Les objets du sens sont de deux sortes : ceux qui sont propres à des sens particuliers, comme la couleur, le son, le goût et l’odeur, et ceux qui sont perceptibles par plus d’un sens, comme le mouvement, le nombre, la forme et la taille. On peut dire, par exemple, que quelque chose bouge soit en le regardant, soit en le sentant, et le mouvement est donc un « sensible commun ». Bien qu’il n’existe pas d’organe spécial pour détecter les sensibles communs, il existe une faculté qu’Aristote appelle « sens central ». Lorsqu’on rencontre un cheval, par exemple, on peut le voir, l’entendre, le sentir et le palper ; c’est le sens central qui unifie ces sensations en perceptions d’un seul objet (bien que la connaissance que cet objet est un cheval soit, pour Aristote, une fonction de l’intellect plutôt que du sens).
En plus des cinq sens et du sens central, Aristote reconnaît d’autres facultés qui seront plus tard regroupées sous le nom de » sens internes « , notamment l’imagination et la mémoire. Même au niveau purement philosophique, cependant, les récits d’Aristote sur les sens internes sont peu gratifiants.
Au même niveau de la hiérarchie que les sens, qui sont des facultés cognitives, il y a aussi une faculté affective, qui est le lieu du sentiment spontané. C’est une partie de l’âme qui est fondamentalement irrationnelle mais qui est capable d’être contrôlée par la raison. C’est le lieu du désir et de la passion ; lorsqu’elle est soumise à la raison, elle est le siège des vertus morales, telles que le courage et la tempérance. Le niveau le plus élevé de l’âme est occupé par l’esprit ou la raison, le lieu de la pensée et de la compréhension. La pensée diffère de la perception des sens et est l’apanage, sur terre, des êtres humains. La pensée, comme la sensation, consiste à porter des jugements ; mais la sensation concerne les particuliers, tandis que la connaissance intellectuelle porte sur les universaux.
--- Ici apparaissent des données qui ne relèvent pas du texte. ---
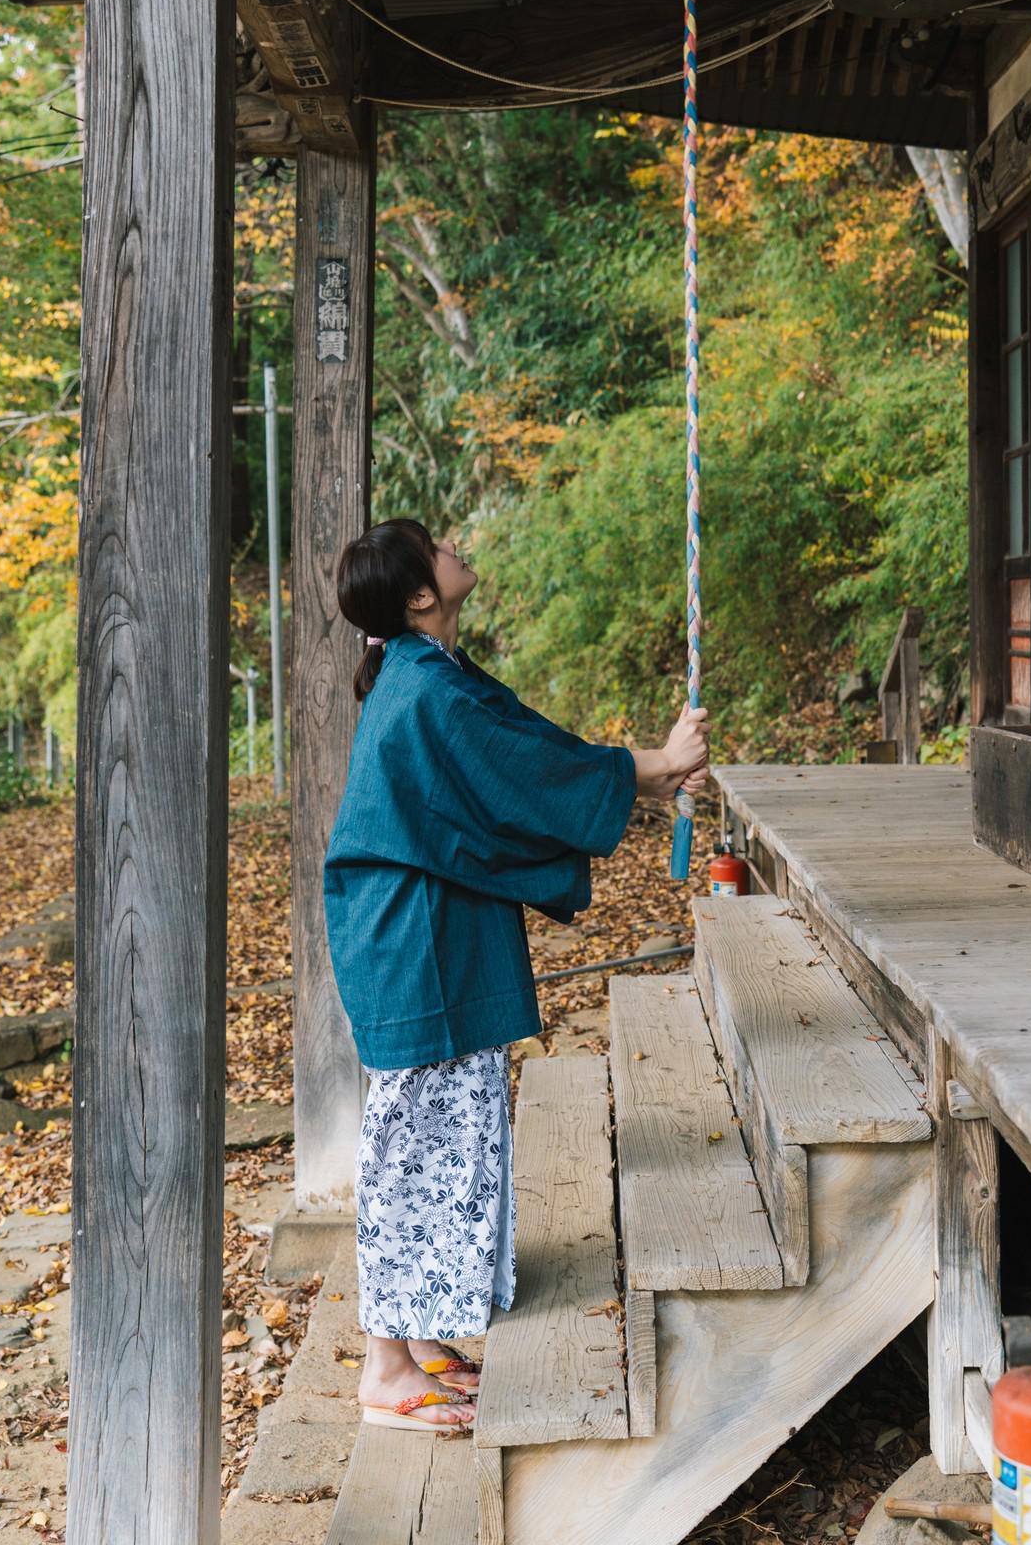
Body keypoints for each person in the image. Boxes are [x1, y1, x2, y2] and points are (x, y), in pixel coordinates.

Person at [322, 517, 710, 1434]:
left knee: (444, 1126)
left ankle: (412, 1341)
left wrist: (645, 776)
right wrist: (652, 767)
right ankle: (382, 1369)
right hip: (409, 939)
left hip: (429, 929)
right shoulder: (423, 690)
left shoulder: (432, 674)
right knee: (408, 1144)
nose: (455, 545)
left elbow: (524, 748)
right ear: (420, 594)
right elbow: (521, 772)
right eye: (437, 546)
Le raisonnement peut être pratique ou théorique, et, en conséquence, Aristote distingue une faculté délibérative et une faculté spéculative.
Dans un passage notoirement difficile du De anima, Aristote introduit une distinction supplémentaire entre deux sortes d’esprit : l’un passif, qui peut « devenir toutes choses », et l’autre actif, qui peut « faire toutes choses ». L’esprit actif, dit-il, est « séparable, impassible et non mélangé ». Dans l’Antiquité et au Moyen Âge, ce passage a fait l’objet d’interprétations très différentes. Certains – en particulier parmi les commentateurs arabes – identifiaient l’agent actif séparable à Dieu ou à une autre intelligence surhumaine. D’autres – en particulier parmi les commentateurs latins – considéraient qu’Aristote identifiait deux facultés différentes au sein de l’esprit humain : un intellect actif, qui formait des concepts, et un intellect passif, qui était un entrepôt d’idées et de croyances.
Si la seconde interprétation est correcte, alors Aristote reconnaît ici une partie de l’âme humaine qui est séparable du corps et immortelle. Ici et ailleurs, on peut déceler chez Aristote, en plus de sa notion biologique standard de l’âme, un résidu d’une vision platonicienne selon laquelle l’intellect est une entité distincte séparable du corps. Personne n’a produit une réconciliation entièrement satisfaisante entre les souches biologiques et transcendantes dans la pensée d’Aristote.